Meaning, the subsea hydrates are already releasing their methane very far from shore.
Paul Beckwith, a climatology and meteorology professor at the University of Ottawa, Canada, is an engineer and physicist who researches abrupt climate change in both the present day and in the paleoclimatology records of the deep past.
"It is my view that our climate system is in early stages of abrupt climate change that, unchecked, will lead to a temperature rise of 5 to 6 degrees Celsius within a decade or two," Beckwith told me. "Obviously, such a large change in the climate system will have unprecedented effects on the health and well-being of every plant and animal on our planet."
Beckwith notes that the increasing methane releases in the Arctic and the massive impact they will have on the planetary weather system mean "there will be continuing disruption and fracturing of our weather and climate systems."
He went on to issue a stark warning. "Further acceleration of these processes is very likely to lead to an 'abrupt climate change' system reorganization from a cold, snowy, ice-covered Arctic Ocean to a 'blue Arctic Ocean' regime," he said. "The final state could have a global temperature average being 5 or 6 degrees Celsius warmer and the transition to this state could occur in one to two decades, as has occurred many times in the past as recorded in paleorecords."
The advent of the "blue Arctic Ocean" Beckwith warns us of is only a matter of time, and will most likely happen before 2020, considering that exponential decline in Arctic summer sea ice volume has already been determined by the Pan-Arctic Ice Ocean Modeling and Assimilation System data and models, which have been corroborated with recent CryoSat measurements, as well as modeling by the Naval Graduate School Regional Climate Models.
Beckwith warns that losing the Arctic sea ice will create a state that "will represent a very different planet, with a much higher global average temperature, in which snow and ice in the northern hemisphere becomes very rare or even vanishes year round."
"What happens in the Arctic does not stay in the Arctic," Beckwith explained. "The rapidly warming Arctic relative to the rest of the planet (five to eight times global average temperature rise) is decreasing the temperature gradient between the Arctic and the equator."
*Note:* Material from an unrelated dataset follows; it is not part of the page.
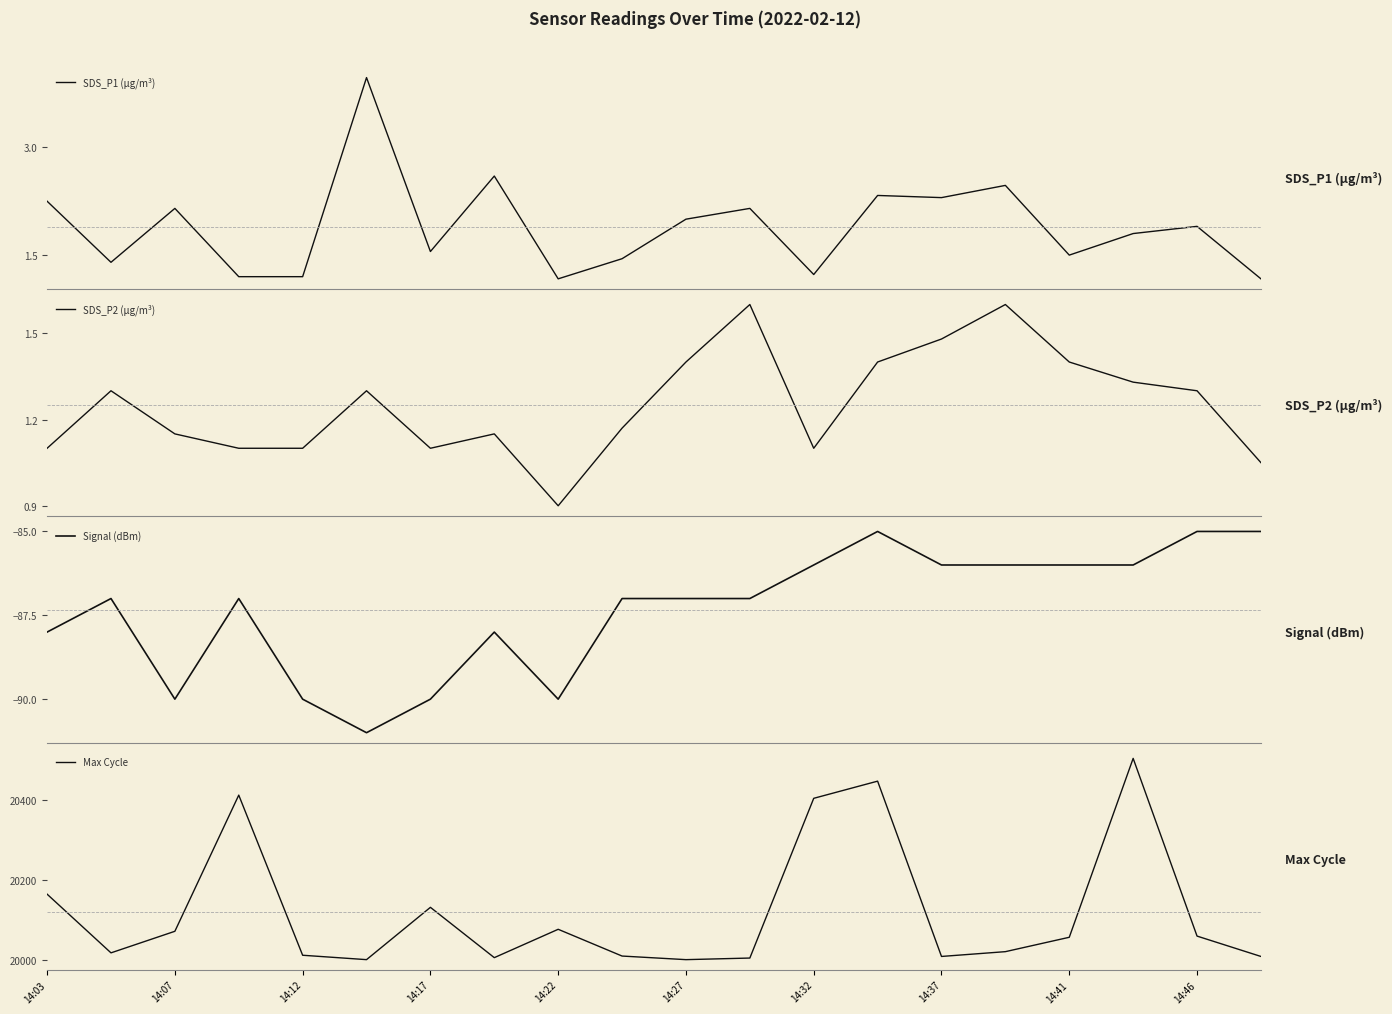

Where is Max Cycle nearest to the value 20253?

14:03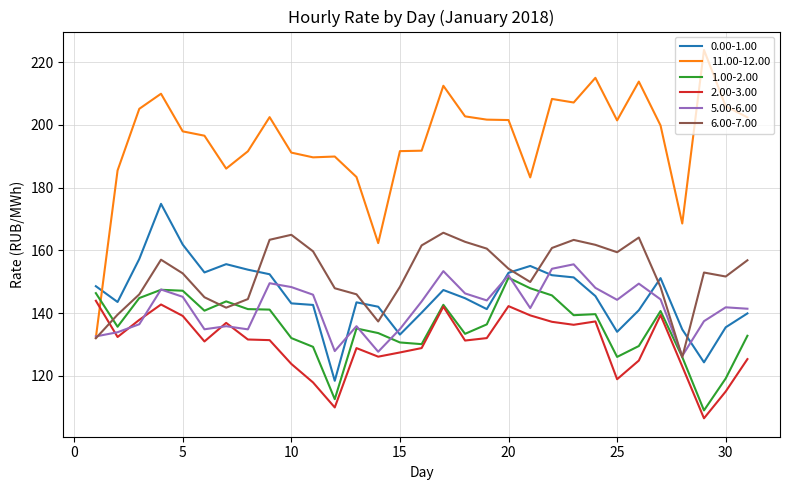

True or false: 11.00-12.00 and 0.00-1.00 intersect in this chart.

True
This decreased gradient is disrupting the jet stream, leading to further warming in the Arctic, forming a runaway feedback loop, which in turn is causing the release of more methane in the Arctic.
"As the methane concentrations increase in the Arctic from the large warming rates there in both the atmosphere and ocean, the jet streams will be greatly disrupted even more than now," Beckwith said. "Physics dictates that this will continue to increase the frequency, severity and duration of extreme weather events like torrential rains leading to widespread flooding in some regions and droughts in other regions. Needless to say, this causes enormous economic losses and poses a severe and grave threat to our global food supply. Thus, the Arctic can be considered the Achilles heel in our climate system."
British scientist John Nissen, chairman of the Arctic Methane Emergency Group, suggests that if the summer sea ice loss passes "the point of no return" and "catastrophic Arctic methane feedbacks" kick in, we'll be in an "instant planetary emergency."